I'm curious to hear what your experiences with the shappell jet sled are? 
Specifically, I'm looking for something to float my gear out to flooded timber and fields. How well do they float? How much weight can they hold? A canoe isn't really an option so looking for other ideas.
Any insight would be great. Reviews from people who use them in the field have been hard to come by.

Thanks,
Chris


----------



## O.clarki (Feb 7, 2012)

Nothing bad to say. I have the bigger one and it has seen some hard use but still no leaks and have even had my smaller dog sit in it to keep her dry in a few areas. Usually I throw about 12 to 18 decoys in it and sometimes a roboduck. Floats fine with all that. Would just say to get the bigger one. Kids also use mine to sled so it has seen some abuse. Also like to drag gear instead of pack it so I would say it is a nice piece of gear...


----------



## Rick Hall (Jan 21, 2003)

While my grandkids use them as such in the pool, they're not boats or made to be towed rapidly behind one. But they're great for floating loads with low center of gravity, like decoy bags on their sides:









Try that with a couple such bags stood up on their ends, however, and they'll flip over. So what we do for bigger loads is hook a pair of sleds in tandem:


----------



## cvrsix (Mar 13, 2011)

One of my most valuable pieces of equipment. 

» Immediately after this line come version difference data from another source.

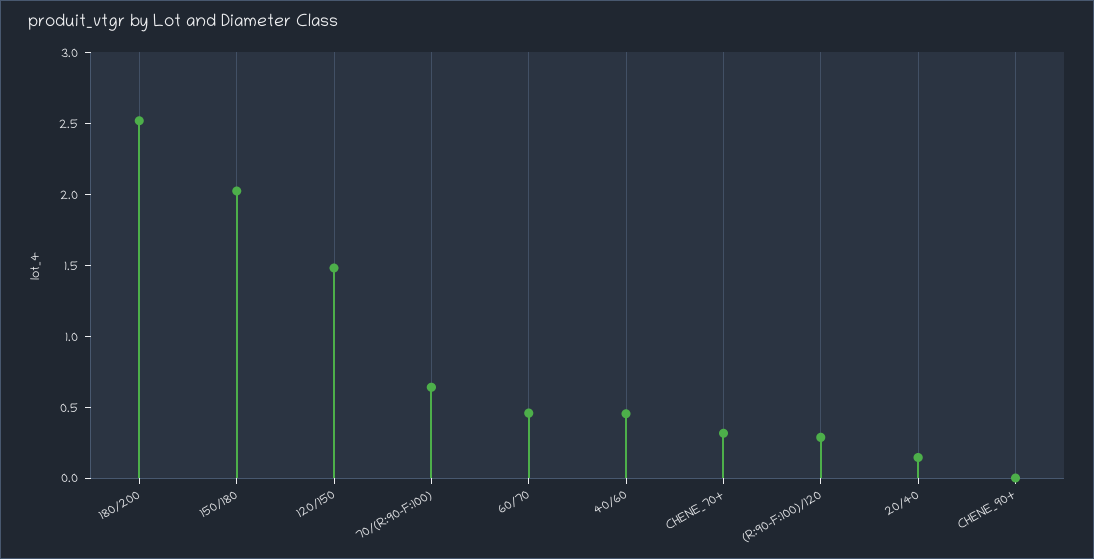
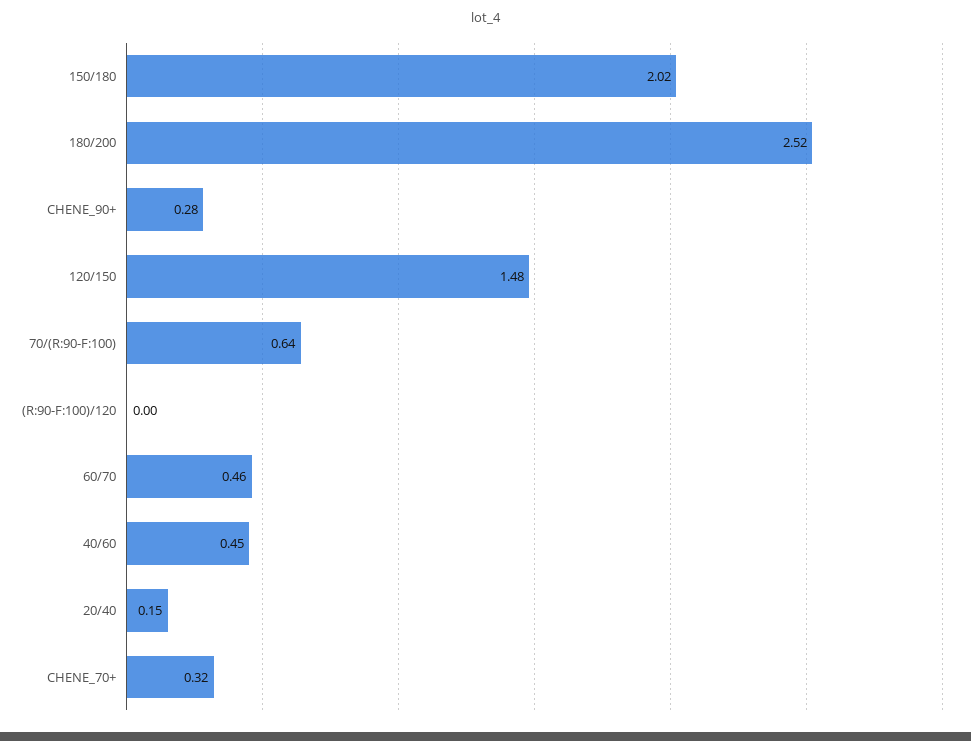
  {
    "180/200": 2.52,
    "150/180": 2.02,
    "120/150": 1.48,
    "70/(R:90-F:100)": 0.64,
    "60/70": 0.46,
    "40/60": 0.45,
    "CHENE_70+": 0.32,
-   "(R:90-F:100)/120": 0.3,
+   "(R:90-F:100)/120": 0,
    "20/40": 0.15,
-   "CHENE_90+": 0
+   "CHENE_90+": 0.28
  }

We drag all our gear to blind using ATV pulling sled. 

I use it to remove deer from woods. Again behind ATV. 

When in areas where we wade and shoot it transports gear, then used as seat. 

When goose hunting in fields too muddy to drive in I use sled to carry decoy shells and gear. 

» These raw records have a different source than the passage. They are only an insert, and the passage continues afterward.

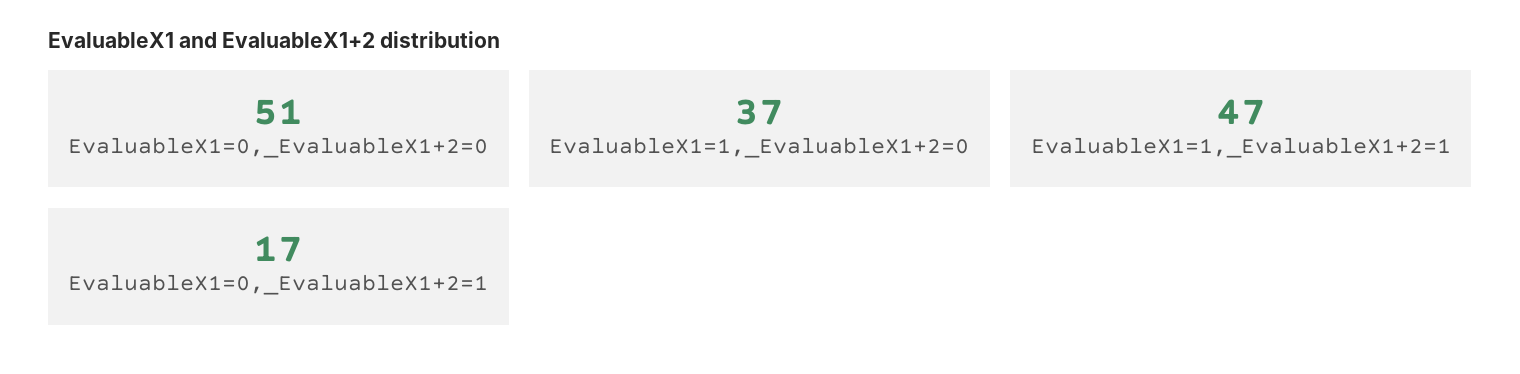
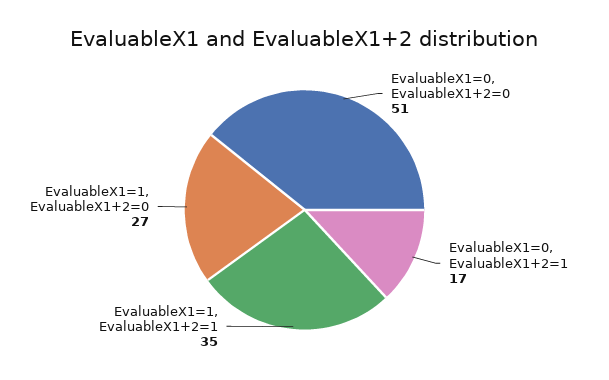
  {
    "EvaluableX1=0,_EvaluableX1+2=0": 51,
-   "EvaluableX1=1,_EvaluableX1+2=0": 37,
+   "EvaluableX1=1,_EvaluableX1+2=0": 27,
-   "EvaluableX1=1,_EvaluableX1+2=1": 47,
+   "EvaluableX1=1,_EvaluableX1+2=1": 35,
    "EvaluableX1=0,_EvaluableX1+2=1": 17
  }

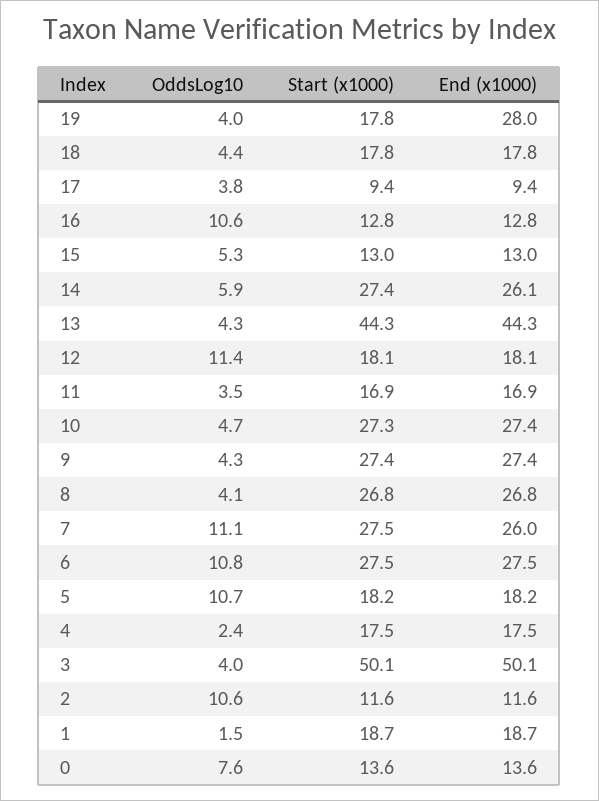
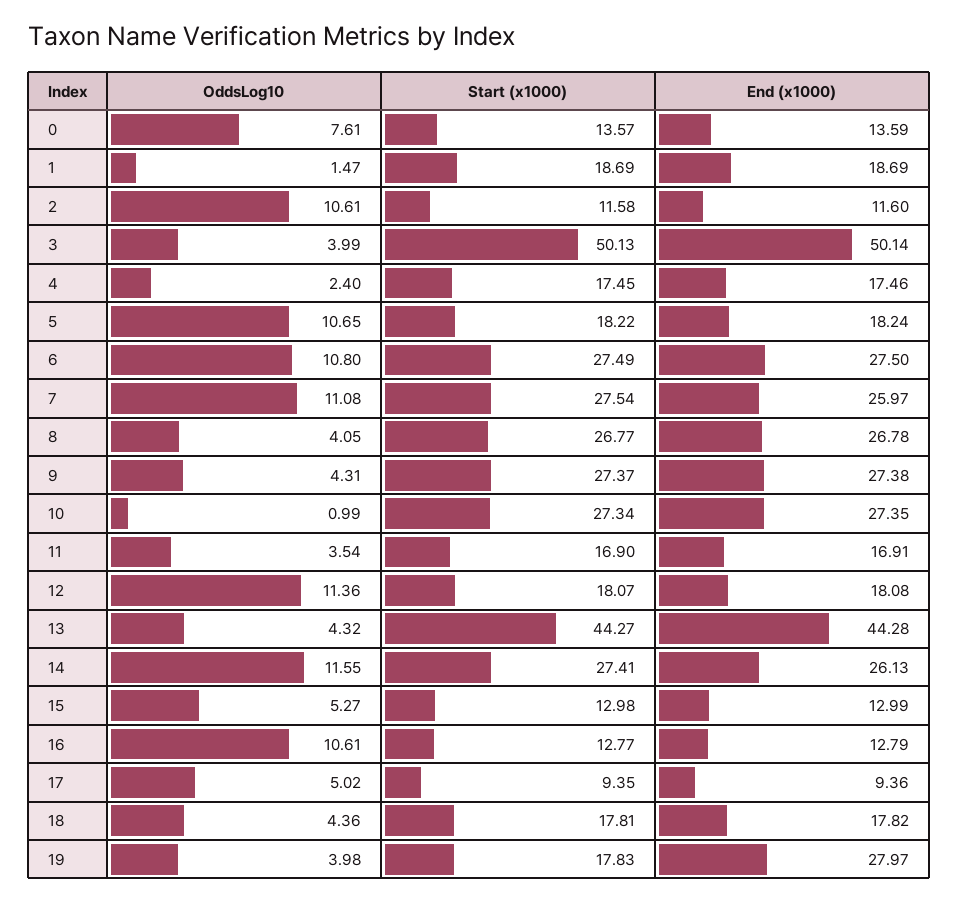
  {
    "OddsLog10": {
      "19": 3.98,
      "18": 4.36,
-     "17": 3.8,
+     "17": 5.02,
      "16": 10.61,
      "15": 5.27,
-     "14": 5.9,
+     "14": 11.55,
      "13": 4.32,
      "12": 11.36,
      "11": 3.54,
-     "10": 4.7,
+     "10": 0.99,
      "9": 4.31,
      "8": 4.05,
      "7": 11.08,
      "6": 10.8,
      "5": 10.65,
      "4": 2.4,
      "3": 3.99,
      "2": 10.61,
      "1": 1.47,
      "0": 7.61
    },
    "Start (x1000)": {
      "19": 17.83,
      "18": 17.81,
      "17": 9.35,
      "16": 12.77,
      "15": 12.98,
      "14": 27.41,
      "13": 44.27,
      "12": 18.07,
      "11": 16.9,
      "10": 27.34,
      "9": 27.37,
      "8": 26.77,
      "7": 27.54,
      "6": 27.49,
      "5": 18.22,
      "4": 17.45,
      "3": 50.13,
      "2": 11.58,
      "1": 18.69,
      "0": 13.57
    },
    "End (x1000)": {
      "19": 27.97,
      "18": 17.82,
      "17": 9.36,
      "16": 12.79,
      "15": 12.99,
      "14": 26.13,
      "13": 44.28,
      "12": 18.08,
      "11": 16.91,
      "10": 27.35,
      "9": 27.38,
      "8": 26.78,
      "7": 25.97,
      "6": 27.5,
      "5": 18.24,
      "4": 17.46,
      "3": 50.14,
      "2": 11.6,
      "1": 18.69,
      "0": 13.59
    }
  }

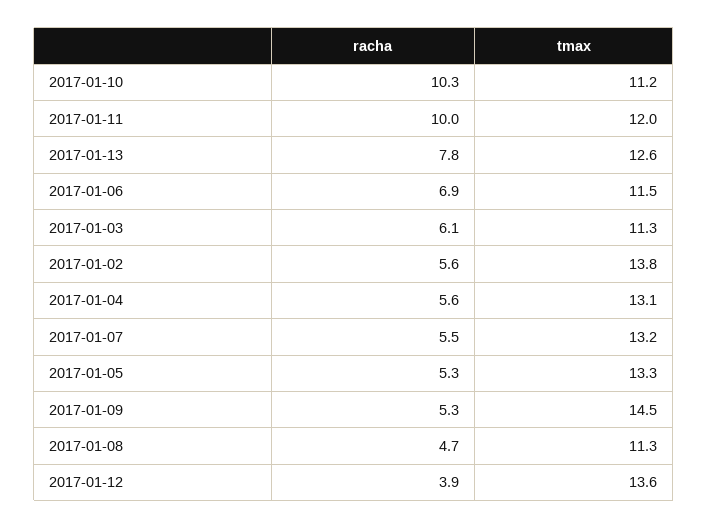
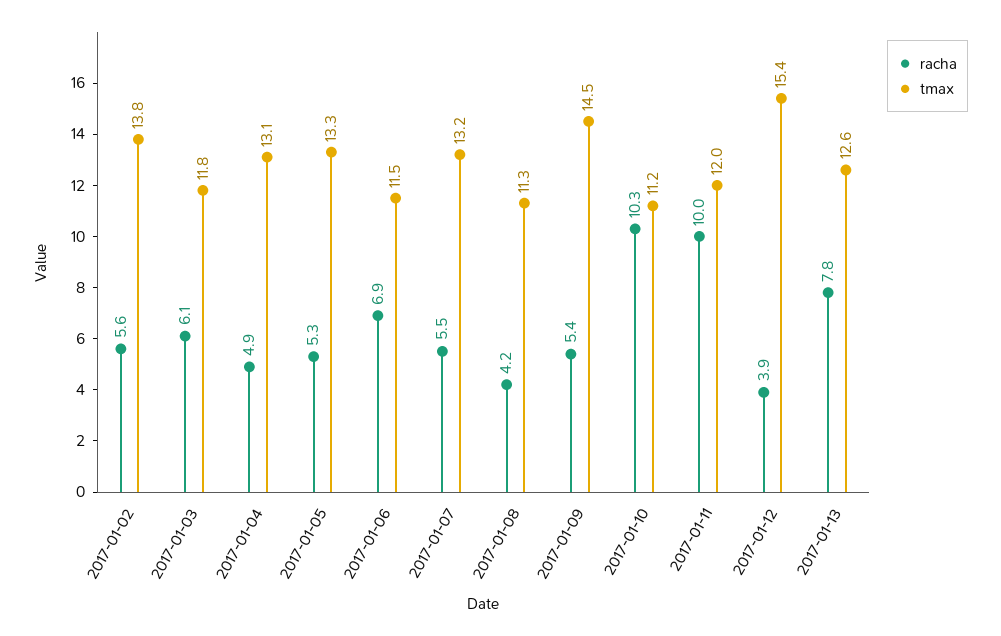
  {
    "racha": {
      "2017-01-10": 10.3,
      "2017-01-11": 10,
      "2017-01-13": 7.8,
      "2017-01-06": 6.9,
      "2017-01-03": 6.1,
      "2017-01-02": 5.6,
-     "2017-01-04": 5.6,
+     "2017-01-04": 4.9,
      "2017-01-07": 5.5,
      "2017-01-05": 5.3,
-     "2017-01-09": 5.3,
+     "2017-01-09": 5.4,
-     "2017-01-08": 4.7,
+     "2017-01-08": 4.2,
      "2017-01-12": 3.9
    },
    "tmax": {
      "2017-01-10": 11.2,
      "2017-01-11": 12,
      "2017-01-13": 12.6,
      "2017-01-06": 11.5,
-     "2017-01-03": 11.3,
+     "2017-01-03": 11.8,
      "2017-01-02": 13.8,
      "2017-01-04": 13.1,
      "2017-01-07": 13.2,
      "2017-01-05": 13.3,
      "2017-01-09": 14.5,
      "2017-01-08": 11.3,
-     "2017-01-12": 13.6
+     "2017-01-12": 15.4
    }
  }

My kids use as sled in winter. Super fast and we've loaded with 3 people at once. 

My buddy once got in it and poled out into water to retrieve a decoy blown out by wind. Not real stable for this purpose, but he returned to shore dry. 

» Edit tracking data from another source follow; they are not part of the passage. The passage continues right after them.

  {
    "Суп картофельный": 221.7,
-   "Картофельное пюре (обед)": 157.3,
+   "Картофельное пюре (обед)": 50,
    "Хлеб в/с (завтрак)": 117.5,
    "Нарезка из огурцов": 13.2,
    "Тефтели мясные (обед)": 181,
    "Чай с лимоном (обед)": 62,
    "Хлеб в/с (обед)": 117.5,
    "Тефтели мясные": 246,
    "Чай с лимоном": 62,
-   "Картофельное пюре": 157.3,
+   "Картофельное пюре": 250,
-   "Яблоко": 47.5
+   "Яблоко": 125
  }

My sled is 3 years old. No leaks. I replaced pull rope with longer and bigger diameter. One piece with 3' PVC in center so easier on hands while dragging. Helps distribute rope when team pulling with buddy.


----------



## Bob Barnett (Feb 21, 2004)

I love mine! I use it to haul all sorts of stuff. I have a slough to cross to get to my best deer stand. I have hauled 200lbs of corn on mine. I had to really balance them out but it worked. Great product


----------



## Erik Nilsson (Jan 16, 2011)

I have 2 that I use to haul goose gear into the fields with my atv. Like mine as well


----------



## jd6400 (Feb 23, 2009)

I got the large pro,44"x85".Got the atv hitch.Saves alot of work for sure!We used it in ND in the potholes this year and saved alot of work.Love mine.


----------



## Eric Fryer (May 23, 2006)

I have 5, and have been using them for hunting for years. Ice, marsh, snow, you name it. No cracks, or leaks. I can fit 2.5 dozen duck decoys or 2 6 slot goose decoy bags in one sled. We often tie them tandem like Rick showed. I have some pictures somewhere of us walking out on the ice... I was pulling three and my dog had two. I do not think that they were initially intended as waterfowl hunting tools, but over the last couple years they have really started showing up in the marshes around here. They even come in camo now....

Last year I used one in a Senior test I was judging to get gear across a canal as well. You will not be disappointed


----------



## M&K's Retrievers (May 31, 2009)

Who carries them? I don't recall seeing them in the mountains of catalogs we get.


----------



## Eric Fryer (May 23, 2006)

Every sporting goods store I have been too has them. Look under the ice fishing gear. I have purchased all mine locally at Sportsmans Warehouse, but I know Cabelas carries them as well


----------



## Meleagris1 (Dec 10, 2010)

Love mine for duck hunting, ice fishing, and even use it to drag deer on the snow . . . and my kids sled with it!


----------



## Matt Duncan (Feb 21, 2011)

They come in pretty handy sometimes...


----------